--- Dataset Enclosed Below ---
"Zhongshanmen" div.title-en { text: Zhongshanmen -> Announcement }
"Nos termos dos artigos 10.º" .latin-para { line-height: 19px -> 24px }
--- End of Enclosed Dataset ---
--- Dataset Enclosed Below ---
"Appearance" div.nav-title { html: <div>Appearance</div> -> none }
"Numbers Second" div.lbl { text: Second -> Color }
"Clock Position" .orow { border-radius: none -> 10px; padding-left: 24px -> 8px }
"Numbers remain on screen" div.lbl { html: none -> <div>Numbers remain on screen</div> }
--- End of Enclosed Dataset ---
--- Dataset Enclosed Below ---
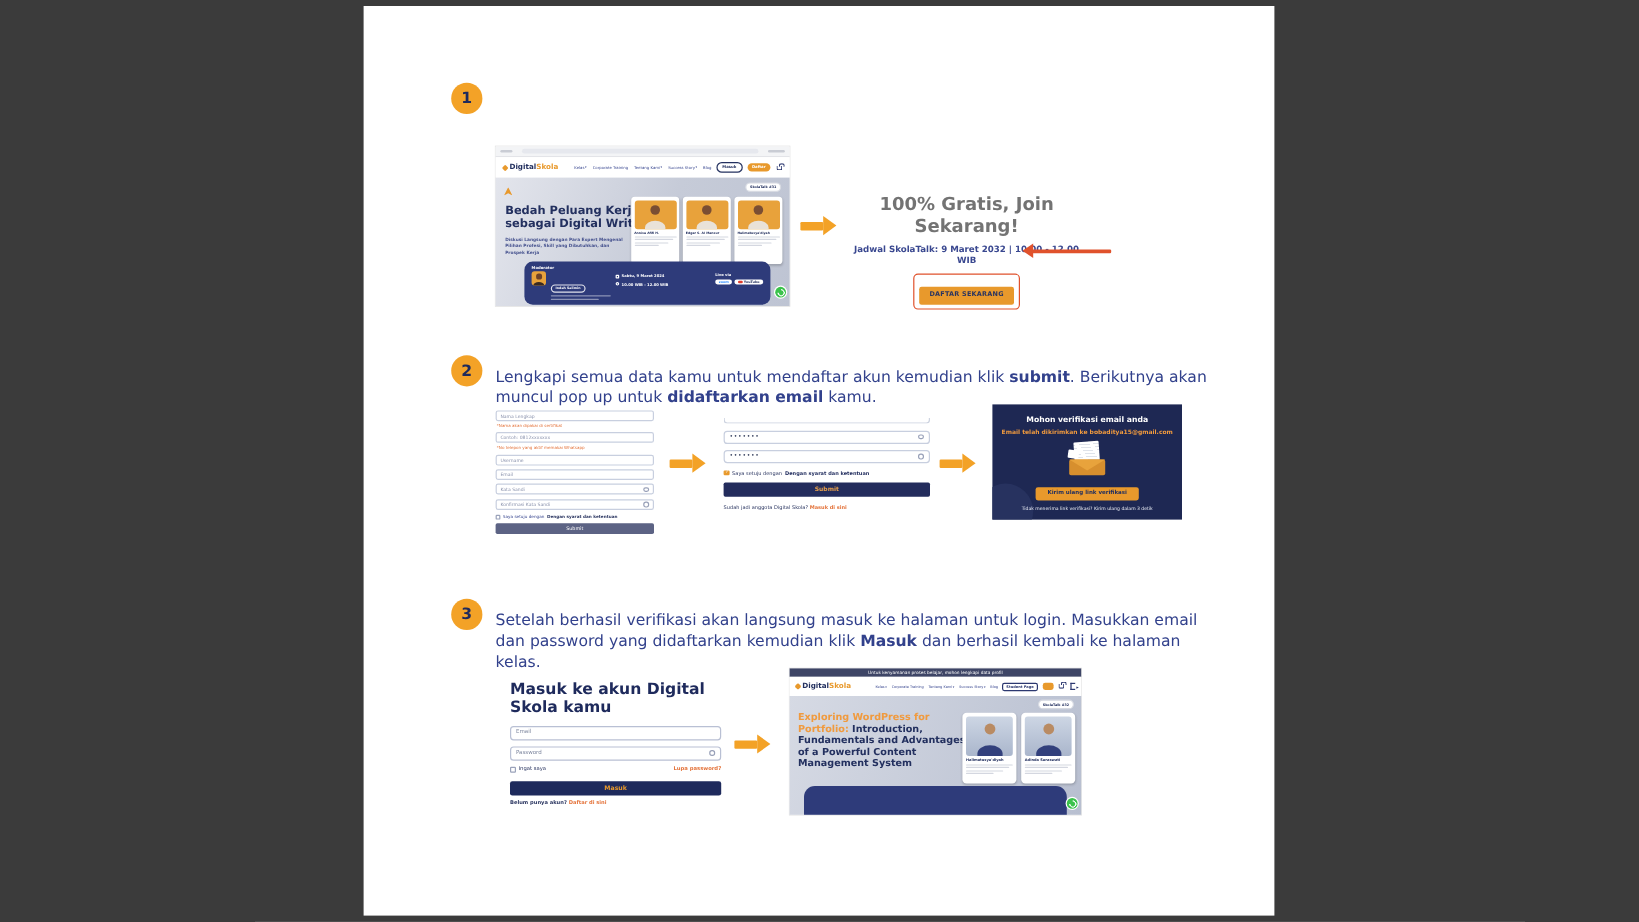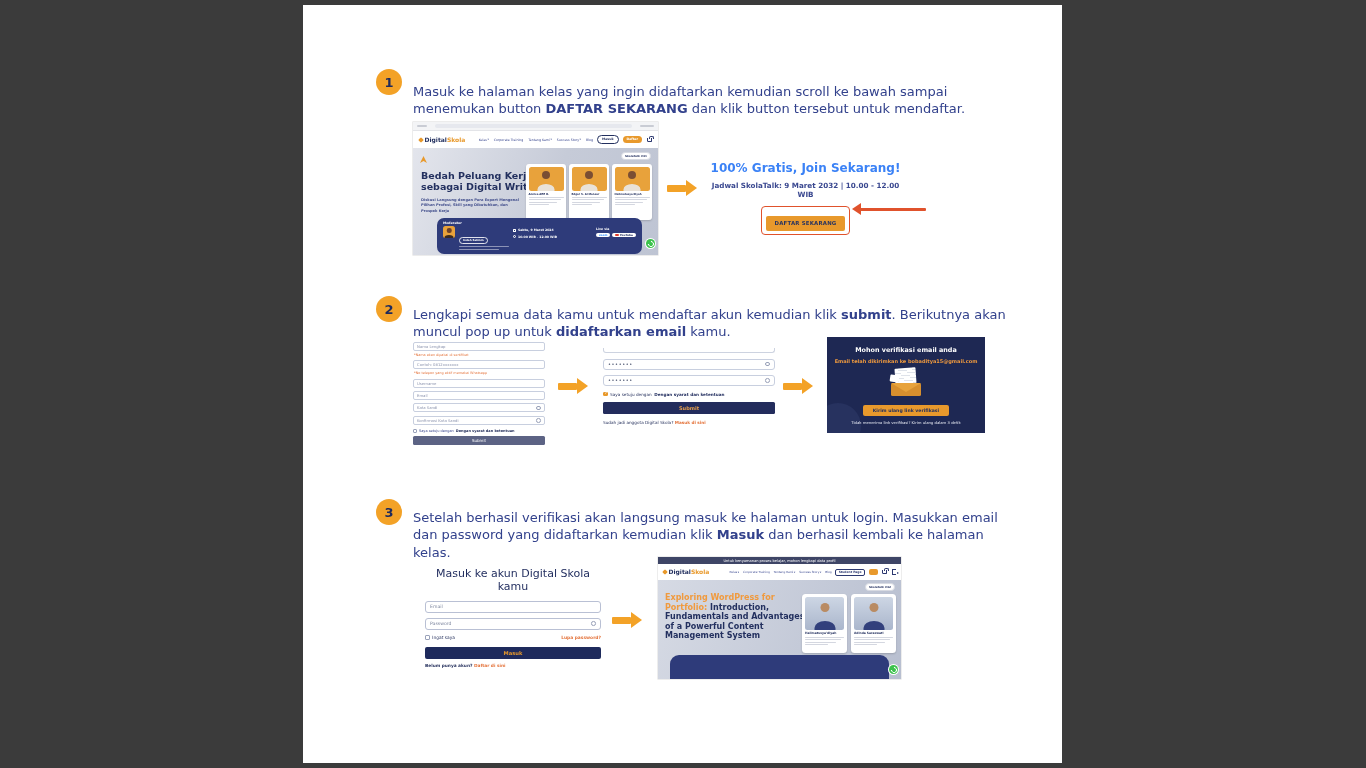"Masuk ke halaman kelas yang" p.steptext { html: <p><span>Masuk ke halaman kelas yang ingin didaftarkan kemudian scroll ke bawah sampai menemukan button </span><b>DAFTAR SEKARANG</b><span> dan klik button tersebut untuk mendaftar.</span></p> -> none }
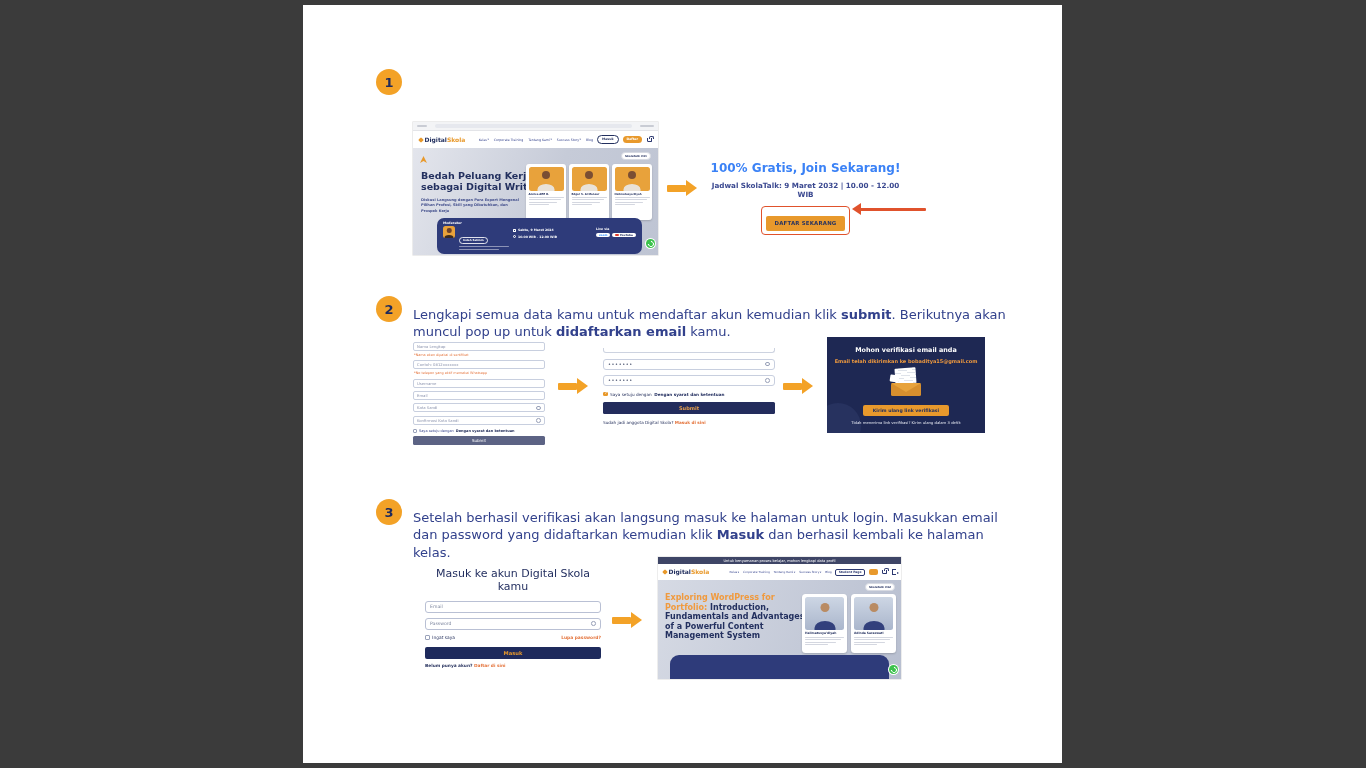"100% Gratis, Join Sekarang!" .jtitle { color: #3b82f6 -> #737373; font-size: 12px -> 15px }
--- End of Enclosed Dataset ---
- _Task to complete_:
Return exactly the lines above from the line that has "border-radius: none ->" through the line that has "html: none ->", inclusive, and nothing else.

- _Solution_:
"Clock Position" .orow { border-radius: none -> 10px; padding-left: 24px -> 8px }
"Numbers remain on screen" div.lbl { html: none -> <div>Numbers remain on screen</div> }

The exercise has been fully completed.